| "We built a video stream processor by splitting every 1080p+, multi hour long, 30-60fps video into individual images and copying them across networks multiple times." Not surprising that didn't go will. This strikes me as a punching bag example. Anyone who has worked with images, video, 3d models, or even just really large blocks of text or numbers before (any kind of actually "big data") knows how much work goes into NOT copying the frames/files around unnecessarily, even in memory. Copying them across network is just a completely naive first pass at implementing something like this. Video processing is very definitely a job you want to bring the functions to the data for. That is why graphics card APIs are built the way they are. You don't see OpenGL offering a ton of functions to copy the framebuffers into ram so you can work on them there only to copy them back to the video card. And if you did do that, you will quickly find out that you can be 10x to 100x more efficient by just learning compute shaders or OpenCL. You could do this in a distributed fashion though, but it would have to look more like Hadoop jobs. I predict the final answer here, if they want to be reasonably fast as well, is going to be sending the videos to G4 instances and switching the detectors over to a shader language. In general, if the data is much bigger than the code in bytes, move the code, not the data. IO is almost always the most expensive part of any data processing job. If you're going to do highly scalable data processing, you need to be measuring how much time you spend on IO versus actually running your processing job, per record.
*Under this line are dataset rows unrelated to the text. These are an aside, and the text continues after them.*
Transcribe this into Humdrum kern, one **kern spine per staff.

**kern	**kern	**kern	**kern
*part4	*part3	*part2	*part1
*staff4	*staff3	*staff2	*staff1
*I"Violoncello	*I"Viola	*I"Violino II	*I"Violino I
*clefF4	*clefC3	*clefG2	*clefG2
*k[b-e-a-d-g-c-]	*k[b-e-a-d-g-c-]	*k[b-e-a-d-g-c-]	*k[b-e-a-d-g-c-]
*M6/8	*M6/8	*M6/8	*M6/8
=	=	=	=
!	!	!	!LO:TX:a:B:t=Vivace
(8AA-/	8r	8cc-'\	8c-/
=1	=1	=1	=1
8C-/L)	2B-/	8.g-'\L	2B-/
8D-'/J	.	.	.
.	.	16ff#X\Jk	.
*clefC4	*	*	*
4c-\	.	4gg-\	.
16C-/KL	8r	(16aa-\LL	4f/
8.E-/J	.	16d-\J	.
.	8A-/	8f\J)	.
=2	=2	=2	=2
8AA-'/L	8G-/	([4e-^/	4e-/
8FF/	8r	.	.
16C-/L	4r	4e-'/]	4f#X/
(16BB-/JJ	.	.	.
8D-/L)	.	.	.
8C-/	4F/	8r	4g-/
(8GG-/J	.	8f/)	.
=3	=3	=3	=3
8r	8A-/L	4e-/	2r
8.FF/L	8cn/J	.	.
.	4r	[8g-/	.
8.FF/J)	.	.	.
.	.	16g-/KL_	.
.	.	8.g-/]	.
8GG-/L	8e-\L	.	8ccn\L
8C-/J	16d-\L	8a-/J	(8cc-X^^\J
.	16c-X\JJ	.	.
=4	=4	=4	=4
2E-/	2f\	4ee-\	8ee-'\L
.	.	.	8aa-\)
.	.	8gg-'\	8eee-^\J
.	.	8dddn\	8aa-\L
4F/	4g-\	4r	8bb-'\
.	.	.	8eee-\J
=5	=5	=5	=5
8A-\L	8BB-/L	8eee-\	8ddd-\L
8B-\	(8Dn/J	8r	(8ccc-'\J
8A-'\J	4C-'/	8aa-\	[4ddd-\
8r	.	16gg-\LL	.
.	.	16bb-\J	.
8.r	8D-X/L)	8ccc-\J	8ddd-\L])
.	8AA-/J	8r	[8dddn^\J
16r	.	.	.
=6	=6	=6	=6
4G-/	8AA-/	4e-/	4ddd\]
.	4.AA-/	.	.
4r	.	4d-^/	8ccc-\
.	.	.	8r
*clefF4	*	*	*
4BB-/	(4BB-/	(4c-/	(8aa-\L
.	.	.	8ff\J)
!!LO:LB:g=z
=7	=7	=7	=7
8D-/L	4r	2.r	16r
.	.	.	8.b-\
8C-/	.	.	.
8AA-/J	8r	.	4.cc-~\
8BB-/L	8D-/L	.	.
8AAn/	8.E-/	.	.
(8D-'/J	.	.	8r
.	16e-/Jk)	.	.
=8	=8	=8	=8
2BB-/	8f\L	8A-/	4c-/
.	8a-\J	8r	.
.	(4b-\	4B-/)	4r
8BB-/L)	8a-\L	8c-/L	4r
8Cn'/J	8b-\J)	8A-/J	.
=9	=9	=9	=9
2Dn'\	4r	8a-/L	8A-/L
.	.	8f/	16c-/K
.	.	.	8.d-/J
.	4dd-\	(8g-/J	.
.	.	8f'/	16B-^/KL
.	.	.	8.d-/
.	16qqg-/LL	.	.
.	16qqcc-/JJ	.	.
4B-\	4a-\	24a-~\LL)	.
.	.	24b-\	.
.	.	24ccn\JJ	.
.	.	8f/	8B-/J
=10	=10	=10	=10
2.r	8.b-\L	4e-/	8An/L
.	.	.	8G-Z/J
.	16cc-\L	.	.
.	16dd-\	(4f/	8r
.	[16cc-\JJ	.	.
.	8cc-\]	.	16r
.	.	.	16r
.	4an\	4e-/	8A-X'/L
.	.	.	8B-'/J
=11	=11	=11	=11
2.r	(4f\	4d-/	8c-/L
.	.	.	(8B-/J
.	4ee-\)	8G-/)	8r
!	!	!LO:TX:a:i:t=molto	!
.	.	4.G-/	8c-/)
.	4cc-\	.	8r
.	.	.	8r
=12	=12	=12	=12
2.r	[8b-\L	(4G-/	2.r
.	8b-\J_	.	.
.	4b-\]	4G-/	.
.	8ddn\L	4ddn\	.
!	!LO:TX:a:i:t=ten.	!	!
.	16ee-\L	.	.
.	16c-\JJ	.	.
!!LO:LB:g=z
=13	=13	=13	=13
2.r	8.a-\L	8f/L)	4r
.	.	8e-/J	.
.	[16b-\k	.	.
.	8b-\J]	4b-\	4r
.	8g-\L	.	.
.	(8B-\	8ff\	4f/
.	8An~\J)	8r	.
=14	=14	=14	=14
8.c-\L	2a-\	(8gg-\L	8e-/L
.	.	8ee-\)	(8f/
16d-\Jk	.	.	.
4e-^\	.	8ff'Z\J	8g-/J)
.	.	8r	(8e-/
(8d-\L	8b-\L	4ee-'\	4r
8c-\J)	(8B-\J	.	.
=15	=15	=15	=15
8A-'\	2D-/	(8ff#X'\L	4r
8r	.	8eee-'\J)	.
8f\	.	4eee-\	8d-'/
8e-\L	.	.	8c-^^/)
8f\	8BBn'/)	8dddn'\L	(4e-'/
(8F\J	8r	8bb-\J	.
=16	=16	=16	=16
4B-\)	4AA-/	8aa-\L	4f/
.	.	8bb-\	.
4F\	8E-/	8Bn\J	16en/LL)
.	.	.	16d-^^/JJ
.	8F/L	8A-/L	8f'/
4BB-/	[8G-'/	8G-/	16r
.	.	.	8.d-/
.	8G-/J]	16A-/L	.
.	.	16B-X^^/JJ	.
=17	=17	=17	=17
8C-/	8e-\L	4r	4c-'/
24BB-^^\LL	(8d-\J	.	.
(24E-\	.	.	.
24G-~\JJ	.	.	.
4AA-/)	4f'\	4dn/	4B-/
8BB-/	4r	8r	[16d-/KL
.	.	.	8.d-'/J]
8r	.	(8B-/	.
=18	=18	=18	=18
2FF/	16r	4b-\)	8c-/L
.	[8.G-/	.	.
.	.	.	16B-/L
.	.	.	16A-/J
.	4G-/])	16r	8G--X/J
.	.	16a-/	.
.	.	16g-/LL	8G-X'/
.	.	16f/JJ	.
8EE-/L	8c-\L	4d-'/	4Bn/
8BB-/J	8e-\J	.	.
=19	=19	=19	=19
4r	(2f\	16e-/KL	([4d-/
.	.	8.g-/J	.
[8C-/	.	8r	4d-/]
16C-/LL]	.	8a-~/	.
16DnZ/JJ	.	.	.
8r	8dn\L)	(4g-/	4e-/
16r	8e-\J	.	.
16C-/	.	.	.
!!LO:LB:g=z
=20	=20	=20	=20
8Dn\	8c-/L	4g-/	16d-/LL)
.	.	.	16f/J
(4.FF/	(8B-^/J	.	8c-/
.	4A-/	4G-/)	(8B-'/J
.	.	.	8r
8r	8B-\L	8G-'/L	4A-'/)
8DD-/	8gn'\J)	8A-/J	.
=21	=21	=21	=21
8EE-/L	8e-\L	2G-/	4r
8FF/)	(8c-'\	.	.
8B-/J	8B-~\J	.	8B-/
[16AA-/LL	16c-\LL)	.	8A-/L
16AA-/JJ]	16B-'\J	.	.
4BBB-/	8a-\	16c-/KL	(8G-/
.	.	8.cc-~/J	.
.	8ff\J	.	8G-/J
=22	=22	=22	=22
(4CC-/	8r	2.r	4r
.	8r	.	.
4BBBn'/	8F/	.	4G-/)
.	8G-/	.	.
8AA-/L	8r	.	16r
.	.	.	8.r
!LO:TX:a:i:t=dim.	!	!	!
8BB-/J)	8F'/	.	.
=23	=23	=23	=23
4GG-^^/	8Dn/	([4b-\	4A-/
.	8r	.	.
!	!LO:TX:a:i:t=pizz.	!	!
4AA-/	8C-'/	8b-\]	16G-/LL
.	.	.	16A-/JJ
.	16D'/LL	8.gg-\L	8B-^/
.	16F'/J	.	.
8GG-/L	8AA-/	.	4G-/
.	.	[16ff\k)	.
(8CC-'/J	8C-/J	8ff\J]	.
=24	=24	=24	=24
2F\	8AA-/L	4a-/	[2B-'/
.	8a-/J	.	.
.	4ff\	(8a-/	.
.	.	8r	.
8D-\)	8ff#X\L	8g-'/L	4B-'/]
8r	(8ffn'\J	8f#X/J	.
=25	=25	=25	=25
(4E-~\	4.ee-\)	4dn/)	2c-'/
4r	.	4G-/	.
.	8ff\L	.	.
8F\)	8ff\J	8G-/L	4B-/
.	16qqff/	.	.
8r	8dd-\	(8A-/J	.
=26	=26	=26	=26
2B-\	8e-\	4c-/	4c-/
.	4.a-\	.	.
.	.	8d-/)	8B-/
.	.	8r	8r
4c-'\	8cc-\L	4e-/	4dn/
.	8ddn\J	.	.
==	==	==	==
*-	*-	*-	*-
That will make it dead obvious where you should spend your optimization efforts. |
Of course the only rational take on monoliths versus microservices is "use the right tool for the job".
But systems design interviews, FAANG, 'thought leaders', etc basically ignore this nuance in favour of something like the following.
Question: design pastebin (edit, I of course mean a URL shortener not pastebin)
Rational first pass but wrong Answer: Have a monolith that chucks the URL in the database.
Whereas the only winning answer is going to have a bunch of services, separate persistence and caching, a CDN, load balancing, replicas, probably a DNS and a service mesh chucked in for good measure.
I think this article shows that this is training and producing people who can't even think of the obvious first answer they have been so thoroughly indoctrinated.